As casinos expand their vision by building special palaces—from state-of-the-art entertainment venues to upscale restaurants and convention areas—they relish the assessment prowess of Big Data.
This tool serves as advanced information, with two characteristics. It is available to those willing to pay for it, and most useful to those who can discern it. Big Data targets optimal hotel-room price-points, the appropriate range for comps or a snapshot of a gambler’s loyalty tier. It removes or reduces guesswork in a time-crunched industry. Millions of dollars can ride on making the right deal to the right audience mere seconds ahead of a rival.
The companies who serve operators know the role of actionable intelligence. Agilysys, Duetto, Rainmaker and VizExplorer are among gaming’s data stalwarts. While their products vary, collectively they enable casinos to make snap, accurate decisions.
The outfits enjoyed a strong 2016, watching the data world blossom. As the market expands, they have something valuable for operators.
“Big Data will be used to create a ‘smart casino,’” says Dr. Ralph Thomas, chief data scientist and general manager, gaming division, for VizExplorer. “Operators will be able to differentiate the entertainment experience they offer guests through the optimization of their slot floors to the players that matter, and will be able to drive meaningful interactions with players by enabling their hosts with sales intelligence, customize the offers, and respond to events on the slot floor in real time with the use of data to drive player engagement and loyalty.”
Once the data materializes, operators fashion a creative interpretation plan, according to Marco Benvenuti, co-founder and chief analytics and product officer at Duetto.
“What makes all this data actionable for casinos are deep integrations across the properties’ entire tech stack,” he says. “The better that a casino’s property management system talks to its CRM and revenue management system, the better that casino is able to take its valuations of guests—gaming and non-gaming customers alike—and develop a profitable strategy for reinvestment and direct marketing.
“Integrated systems optimize casino profitability by identifying high-value guests and getting them to the property at the ideal reinvestment rate, according to demand for any booking date.”

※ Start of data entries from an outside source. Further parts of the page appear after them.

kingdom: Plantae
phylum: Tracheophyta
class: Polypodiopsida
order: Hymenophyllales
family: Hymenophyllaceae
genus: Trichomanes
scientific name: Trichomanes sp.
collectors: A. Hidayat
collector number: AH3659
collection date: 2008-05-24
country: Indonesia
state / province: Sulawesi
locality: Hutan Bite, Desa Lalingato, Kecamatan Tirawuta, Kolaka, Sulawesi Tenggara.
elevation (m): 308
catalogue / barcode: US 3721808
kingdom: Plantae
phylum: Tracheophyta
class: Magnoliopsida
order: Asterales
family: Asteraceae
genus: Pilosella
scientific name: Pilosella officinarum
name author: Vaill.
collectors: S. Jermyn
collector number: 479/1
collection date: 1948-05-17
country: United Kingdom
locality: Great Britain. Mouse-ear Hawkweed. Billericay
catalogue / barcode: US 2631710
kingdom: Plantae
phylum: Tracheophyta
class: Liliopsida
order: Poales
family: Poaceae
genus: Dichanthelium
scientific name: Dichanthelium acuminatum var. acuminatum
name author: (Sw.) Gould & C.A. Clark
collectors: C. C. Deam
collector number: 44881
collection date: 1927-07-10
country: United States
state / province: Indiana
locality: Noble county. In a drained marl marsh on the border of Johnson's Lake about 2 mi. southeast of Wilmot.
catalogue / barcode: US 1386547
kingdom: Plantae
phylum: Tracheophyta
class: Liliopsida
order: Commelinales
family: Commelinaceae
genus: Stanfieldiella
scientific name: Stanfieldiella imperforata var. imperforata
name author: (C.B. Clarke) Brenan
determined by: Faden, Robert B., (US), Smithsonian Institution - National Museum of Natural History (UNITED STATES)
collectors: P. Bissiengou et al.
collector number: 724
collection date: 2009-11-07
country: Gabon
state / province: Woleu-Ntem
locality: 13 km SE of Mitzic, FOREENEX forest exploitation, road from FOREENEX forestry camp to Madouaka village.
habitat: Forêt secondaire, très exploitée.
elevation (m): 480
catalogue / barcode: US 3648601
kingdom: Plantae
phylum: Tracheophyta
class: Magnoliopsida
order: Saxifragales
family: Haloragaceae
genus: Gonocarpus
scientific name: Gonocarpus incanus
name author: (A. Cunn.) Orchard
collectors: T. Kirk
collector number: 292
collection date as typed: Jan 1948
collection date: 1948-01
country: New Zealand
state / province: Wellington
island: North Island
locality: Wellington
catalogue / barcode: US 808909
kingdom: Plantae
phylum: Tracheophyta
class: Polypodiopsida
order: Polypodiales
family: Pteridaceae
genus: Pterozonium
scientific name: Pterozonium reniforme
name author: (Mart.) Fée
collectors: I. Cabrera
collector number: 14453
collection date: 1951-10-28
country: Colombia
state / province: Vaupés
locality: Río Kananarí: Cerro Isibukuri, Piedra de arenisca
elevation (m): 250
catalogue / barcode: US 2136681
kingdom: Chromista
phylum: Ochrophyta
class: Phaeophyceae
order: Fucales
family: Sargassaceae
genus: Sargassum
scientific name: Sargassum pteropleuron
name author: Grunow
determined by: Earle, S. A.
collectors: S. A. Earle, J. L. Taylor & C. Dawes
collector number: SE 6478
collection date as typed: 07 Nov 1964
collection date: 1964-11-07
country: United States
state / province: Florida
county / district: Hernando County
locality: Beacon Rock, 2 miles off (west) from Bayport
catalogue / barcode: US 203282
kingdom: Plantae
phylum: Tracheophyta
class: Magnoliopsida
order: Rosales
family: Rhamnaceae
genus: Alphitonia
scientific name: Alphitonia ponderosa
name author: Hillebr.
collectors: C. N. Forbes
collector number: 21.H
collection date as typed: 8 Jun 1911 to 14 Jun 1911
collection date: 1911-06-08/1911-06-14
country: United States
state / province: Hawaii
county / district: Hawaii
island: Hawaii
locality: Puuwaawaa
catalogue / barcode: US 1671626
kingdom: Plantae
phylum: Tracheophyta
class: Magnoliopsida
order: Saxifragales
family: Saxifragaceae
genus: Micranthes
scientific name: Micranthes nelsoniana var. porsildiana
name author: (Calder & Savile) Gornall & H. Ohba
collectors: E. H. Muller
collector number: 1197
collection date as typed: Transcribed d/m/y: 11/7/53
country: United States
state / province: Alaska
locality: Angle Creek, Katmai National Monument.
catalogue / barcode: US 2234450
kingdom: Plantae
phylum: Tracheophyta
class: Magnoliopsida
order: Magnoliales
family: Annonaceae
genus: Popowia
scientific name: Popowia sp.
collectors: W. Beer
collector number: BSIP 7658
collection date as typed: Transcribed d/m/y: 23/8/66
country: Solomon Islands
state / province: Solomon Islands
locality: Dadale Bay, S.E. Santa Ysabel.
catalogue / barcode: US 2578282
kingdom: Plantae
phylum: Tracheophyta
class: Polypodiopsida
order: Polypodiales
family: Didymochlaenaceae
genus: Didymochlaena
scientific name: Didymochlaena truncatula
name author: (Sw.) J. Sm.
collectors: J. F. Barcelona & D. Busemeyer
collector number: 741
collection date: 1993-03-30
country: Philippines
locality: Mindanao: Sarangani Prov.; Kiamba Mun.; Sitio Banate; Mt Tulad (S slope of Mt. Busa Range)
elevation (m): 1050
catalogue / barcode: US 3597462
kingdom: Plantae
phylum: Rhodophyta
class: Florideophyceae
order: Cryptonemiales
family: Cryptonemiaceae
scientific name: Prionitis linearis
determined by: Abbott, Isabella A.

Robert Shecterle, director of marketing for Agilysys, acknowledges data’s emerging force.
“Casinos already rely on Big Data to help drive revenue today, and this trend is growing at light speed,” he asserts. “Data is leveraged to build a competitive advantage at some of the largest operations across the globe. Operators will have to embrace Big Data to remain competitive in their markets.
“The information will provide answers to questions like ‘What’s the value of a particular guest or guest segment?,’ ‘Which guests are most and least likely to respond to an offer?,’ and ‘What is the ratio of gaming to non-gaming spend by guest segment?’ These are all very important questions that can be easily answered with data analytics.
“Big Data provides, in detail view, the alternative places where guests are spending their dollars, enabling operators to better accommodate shifts in revenue opportunities and guest expectations.”
This information has enormous value if multiplied. Rainmaker has made groups a focal point of product strategy, according to Angie Dobney, its vice president of pricing and revenue management services.
“Groups are one of the most significant sources of non-gaming customers, and this is an area where Big Data is starting to make a big difference,” Dobney indicates. “There are multiple providers of data that tell group hotels about the relative quality and behavior of groups. We partnered with clients at an event this this year to bring their lead-scoring data into our group revenue management process.
“In addition to the information about group business, the behavior of groups is an area where Big Data is changing the game. Imagine if you had historical information about a particular group. If you knew, for example, how many rooms washed from the group block between the booking date and the arrival date, that could enable the hotel to refine its forecasts.”